The bold numbers indicate the best results.

Table 3

Performance comparisons between models on Twitter15 + Twitter16 and PHEME datasets.

According to the results, the performance of the two first baseline models (i.e., SVMC and DTR), which are based on handcrafted features, is significantly low in both training sets. The RFC-AVG method performs relatively well, with an accuracy of 0.665 for Twitter15 + Twitter16 and 0.793 for PHEME. This indicates that, by simply averaging the features of all tweets in the propagation process, the performance of the model can be improved. The more advanced model RFC-PR outperforms the RFC-AVG model on both training datasets. This is because the RFC-PR model can combine information of the source and response tweets by using PageRank as their importance weights. This performance enhancement proves that the propagation features extracted by calculating the PageRank values can be leveraged to differentiate rumors. Among baseline models, the RvNN achieves the best performance, with an accuracy of 0.744 for the Twitter15 + Twitter16 dataset and 0.825 for the PHEME dataset. The improvement comes from using a Tree-structured Recursive Neural Network to aggregate information of tweets in the propagation process.

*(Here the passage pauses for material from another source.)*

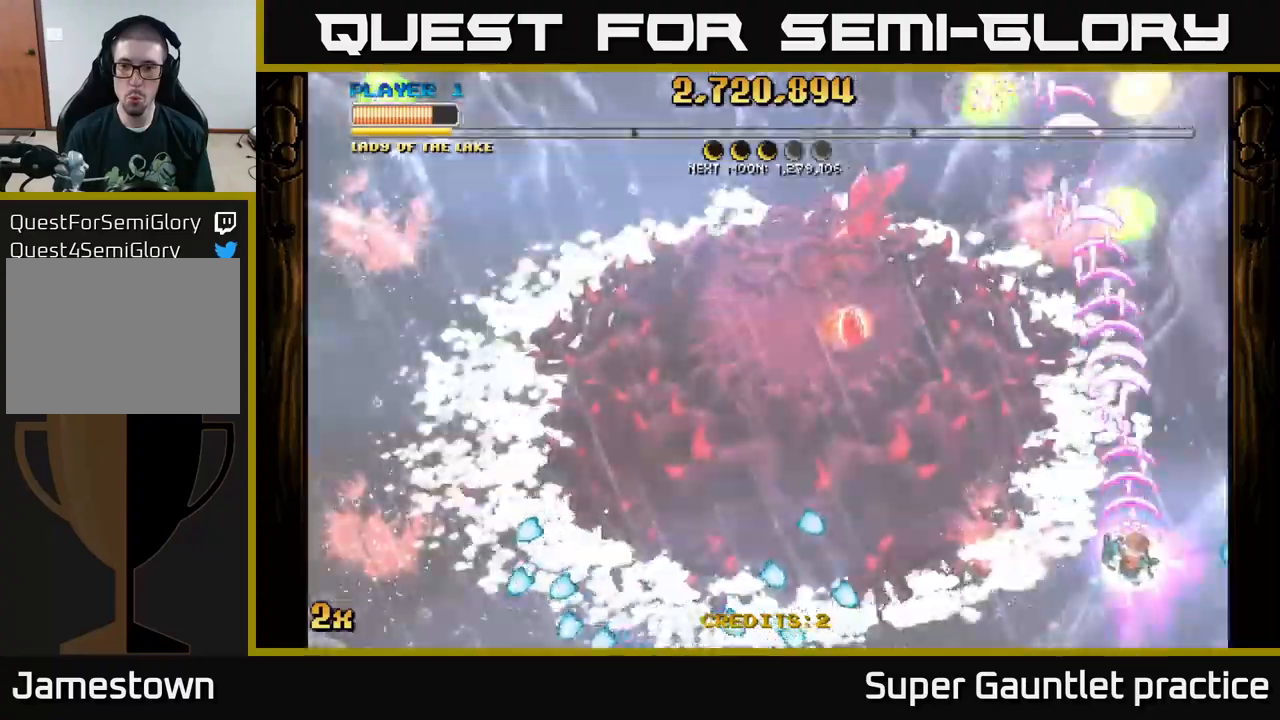
{"buttons": ["A"], "left_stick": "down-left", "events": [[317, "left_stick", "left"], [417, "left_stick", "down-left"]]}
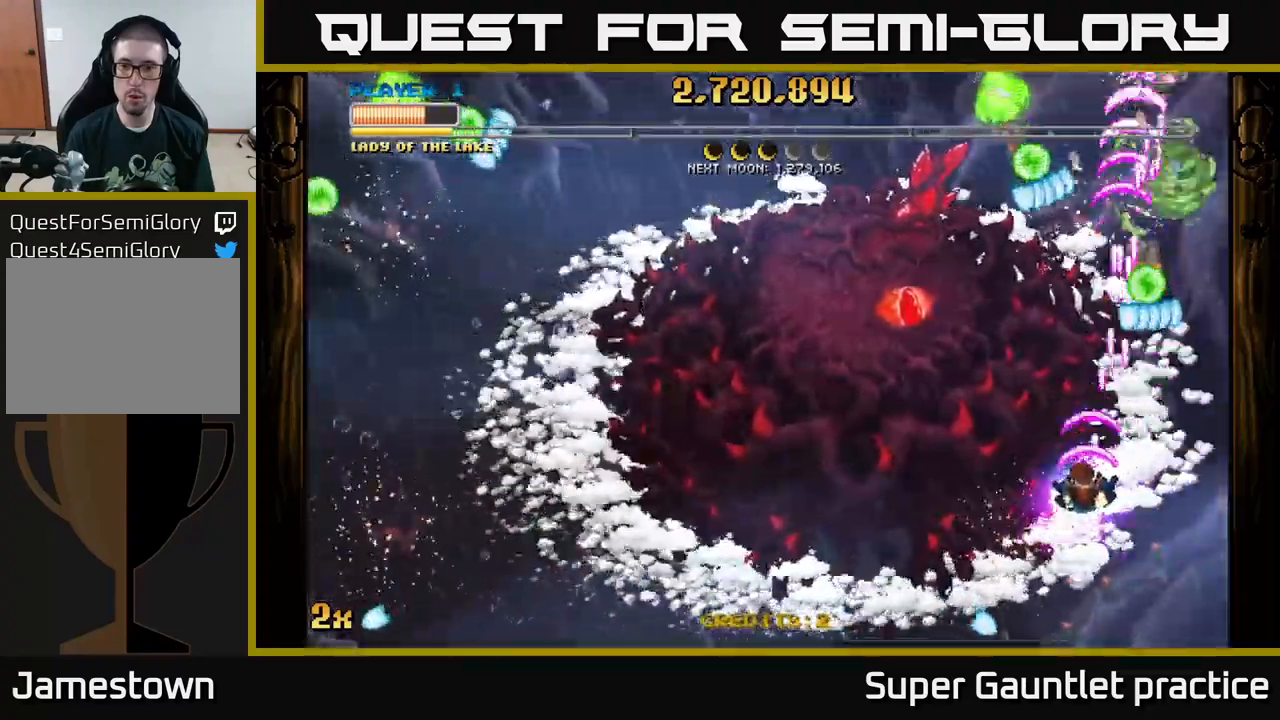
{"buttons": ["A"], "left_stick": "up", "events": [[467, "left_stick", "up"]]}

However, the proposed model outperforms all baseline models on both datasets for most aggregator functions. For the Twitter15 + Twitter16 dataset, the proposed model, which uses the mean, convolutional, and linear aggregator, achieves a better accuracy than the best baseline model RvNN. Besides, the model using the linear aggregator, which is trained in the supervised manner, achieves the best results in terms of accuracy, macro-F1, and F1 score for three classes (nonrumor, true rumors, unverified rumors). The supervised model using the mean aggregator gives the best F1 score in predicting false rumors. For the PHEME dataset, the supervised model applying the mean and LSTM aggregators has the best accuracy of 0.842. In addition, the supervised model, which uses the mean aggregator function, also has the best performance in F1 score and recall metrics. The supervised model using the convolutional aggregator has the best precision among models. Comparing between the best version of the proposed model and baseline models, the proposed model reduces the error of detection by approximately 10.2% and 9.7% in the Twitter15 + Twitter16 and PHEME datasets, respectively.

In our model, supervised learning generally outperforms semi-supervised learning for all aggregator functions except for the pooling one. This is because the node embedding model in semi-supervised learning is optimized for a different objective function. However, the semi-supervised models can prove their advantage when the size of labeled training data is small (see Section 5.4.2). Comparing the models that apply different aggregator functions in the semi-supervised training method, the linear aggregator function outperforms other aggregator functions, whereas the LSTM aggregator function has the lowest performance in the Twitter15 + Twitter16 dataset. For the PHEME dataset, the best and the worst semi-supervised models are the models using the LSTM and pooling aggregator, respectively. In the supervised training method, the model using linear aggregator function outperforms other aggregator functions on the Twitter15 + Twitter16 dataset. Besides, the model using the LSTM aggregator performs worst in this dataset. However, the models using the mean and LSTM aggregator functions achieve the best accuracy for PHEME. In contrast, the model using pooling aggregator function has the lowest performance among aggregator functions.

5.4.2. Comparison between semi-supervised and supervised models

To compare semi-supervised and supervised learning methods when the size of a training dataset is small, we train the model with different sizes of training data. Figures 4 and 5 illustrate the accuracy of semi-supervised and supervised models with different sizes of data in the Twitter15 + Twitter16 and PHEME datasets. In the Twitter15 + Twitter16 dataset, we randomly pick 500, 1000, 1500, and all items for training. In the PHEME dataset, we randomly choose 1000, 3000, 5000, and all items for training.

Figure 4

Comparison between semi-supervised and supervised models for the Twitter15 + Twitter16 dataset.

Figure 5

Comparison between semi-supervised and supervised models for the PHEME dataset.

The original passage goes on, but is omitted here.